_Work request_. Write out the entries, please, from the line containing "right elbow: (220, 790)" through their final line, exactly and with nothing else.

_Data provided_.
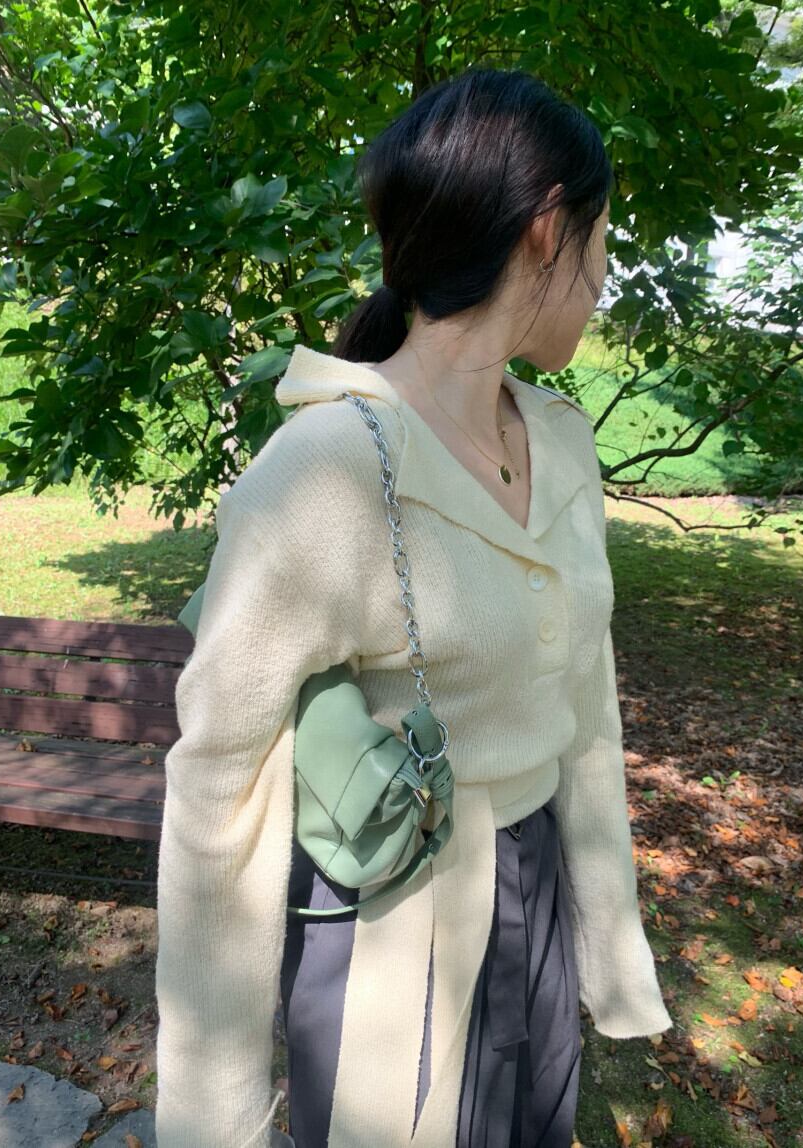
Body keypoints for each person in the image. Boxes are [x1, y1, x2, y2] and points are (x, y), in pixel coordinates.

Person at [154, 65, 673, 1148]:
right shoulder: (324, 468)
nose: (604, 276)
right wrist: (213, 1115)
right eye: (601, 239)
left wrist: (608, 944)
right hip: (394, 940)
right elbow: (220, 790)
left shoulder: (563, 444)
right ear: (546, 230)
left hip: (537, 903)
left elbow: (589, 711)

_Finished task_.
right elbow: (220, 790)
left shoulder: (563, 444)
right ear: (546, 230)
left hip: (537, 903)
left elbow: (589, 711)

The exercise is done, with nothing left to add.